Русские князья в политической системе Джучиева Улуса (орды) — страница 41 из 75

Дважды в ставке хана побывали Василий II Васильевич (в том числе плен 1445 г.), Василий Михайлович Кашинский, Иван Борисович Нижегородский (и дважды в XIV в. — всего четыре раза), Иван Владимирович Пронский, Иван Михайлович Тверской (и один раз в XIV в. — всего три раза), Юрий Всеволодович (1407–1408 гг. и в 1408 г. за ярлыком на Тверское княжество — не получил).

Трижды зафиксировано пребывание в степи Даниила Борисовича Нижегородского.

Дольше всех — пять лет — при ордынском дворе провёл Василий I Дмитриевич Московский. Совершив всего четыре поездки, из них только одну в XV столетии, он большую часть своего пребывания в Орде провел в статусе заложника — три с половиной года. При этом от лет жизни (53) это составило чуть больше 9 %, от лет княжения — около 14 %.

В процентном соотношении больше всего времени провели при ордынском дворе нижегородские князья братья-Борисовичи: Иван и Даниил. Первый, в общей сумме четырежды побывав в ставке хана, провел в Орде до 50 % от времени своего княжения. Второй, трижды ездив в степь, около 25 % времени правления потратил на поездки в степь и обратно.

В целом, с началом XV в. в Орде наблюдается значительное ослабление центральной ханской власти. Этот факт приводит к тому, что русские князья не видят необходимости пребывать при дворе ордынского властителя — здесь больше не решаются судьбы княжеств. Судьбы нижегородских князей-Борисовичей ярко продемонстрировали, что ордынская власть и даже ордынская конница не может значительно повлиять на политические процессы внутри страны. И поездка московского князя Василия и его дяди Юрия Звенигородского в ставку хана в 1431–1432 гг. столь же ясно продемонстрировала, что русские князья не считаются с волей хана. Только пленение московского князя в 1445 г. в результате военного поражения смогло на какое-то время оживить претензии хана Улуг-Мухаммеда на главенство над Русью. Однако гибель ордынского и Казанского властителя свела фактически на нет все его военные успехи.

→ ПОКАЗАННЫЕ СВЕДЕНИЯ:
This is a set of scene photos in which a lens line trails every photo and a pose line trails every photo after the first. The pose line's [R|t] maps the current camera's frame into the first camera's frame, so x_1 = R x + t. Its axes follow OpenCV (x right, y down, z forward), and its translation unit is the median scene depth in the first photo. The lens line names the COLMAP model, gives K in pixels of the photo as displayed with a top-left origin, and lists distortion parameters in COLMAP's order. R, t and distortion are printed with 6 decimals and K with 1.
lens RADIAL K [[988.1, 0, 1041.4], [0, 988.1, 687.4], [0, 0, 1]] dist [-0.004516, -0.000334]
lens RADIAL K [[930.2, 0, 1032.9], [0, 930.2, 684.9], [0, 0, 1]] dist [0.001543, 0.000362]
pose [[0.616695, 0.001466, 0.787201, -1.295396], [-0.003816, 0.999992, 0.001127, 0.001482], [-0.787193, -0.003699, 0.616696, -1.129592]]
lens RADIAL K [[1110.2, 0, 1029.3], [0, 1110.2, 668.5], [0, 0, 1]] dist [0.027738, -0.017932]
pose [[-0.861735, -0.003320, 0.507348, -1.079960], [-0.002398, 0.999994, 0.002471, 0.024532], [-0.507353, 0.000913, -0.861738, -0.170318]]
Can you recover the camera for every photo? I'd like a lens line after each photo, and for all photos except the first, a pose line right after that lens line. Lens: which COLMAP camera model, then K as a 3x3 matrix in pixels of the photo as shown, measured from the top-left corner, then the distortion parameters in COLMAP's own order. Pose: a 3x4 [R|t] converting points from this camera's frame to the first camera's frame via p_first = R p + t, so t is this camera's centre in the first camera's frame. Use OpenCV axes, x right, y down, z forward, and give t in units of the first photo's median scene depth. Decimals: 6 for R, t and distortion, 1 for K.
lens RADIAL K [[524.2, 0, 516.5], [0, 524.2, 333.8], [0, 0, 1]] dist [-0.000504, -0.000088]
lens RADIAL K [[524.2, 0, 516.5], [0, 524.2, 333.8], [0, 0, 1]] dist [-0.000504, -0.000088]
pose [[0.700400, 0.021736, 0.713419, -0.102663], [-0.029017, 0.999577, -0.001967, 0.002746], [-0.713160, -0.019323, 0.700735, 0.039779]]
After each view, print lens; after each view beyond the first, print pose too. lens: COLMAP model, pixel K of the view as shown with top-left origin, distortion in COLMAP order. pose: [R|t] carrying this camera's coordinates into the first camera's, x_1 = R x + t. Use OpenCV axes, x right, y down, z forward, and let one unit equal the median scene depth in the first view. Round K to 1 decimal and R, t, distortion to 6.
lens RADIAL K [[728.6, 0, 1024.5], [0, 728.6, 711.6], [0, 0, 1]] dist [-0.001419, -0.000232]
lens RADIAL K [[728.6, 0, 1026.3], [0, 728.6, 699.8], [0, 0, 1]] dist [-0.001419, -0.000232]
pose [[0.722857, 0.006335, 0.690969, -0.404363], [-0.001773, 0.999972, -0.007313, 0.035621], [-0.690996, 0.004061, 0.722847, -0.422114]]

→ ЧТО ТРЕБУЕТСЯ: Воспроизведите без изменений всё из отрывка о русских князьях в Орде, от слов «Русские князья в» вниз до слов «княжество — не получил).» включительно.

→ ПИСЬМЕННЫЙ ОТВЕТ:
Русские князья в политической системе Джучиева Улуса (орды) — страница 41 из 75

Дважды в ставке хана побывали Василий II Васильевич (в том числе плен 1445 г.), Василий Михайлович Кашинский, Иван Борисович Нижегородский (и дважды в XIV в. — всего четыре раза), Иван Владимирович Пронский, Иван Михайлович Тверской (и один раз в XIV в. — всего три раза), Юрий Всеволодович (1407–1408 гг. и в 1408 г. за ярлыком на Тверское княжество — не получил).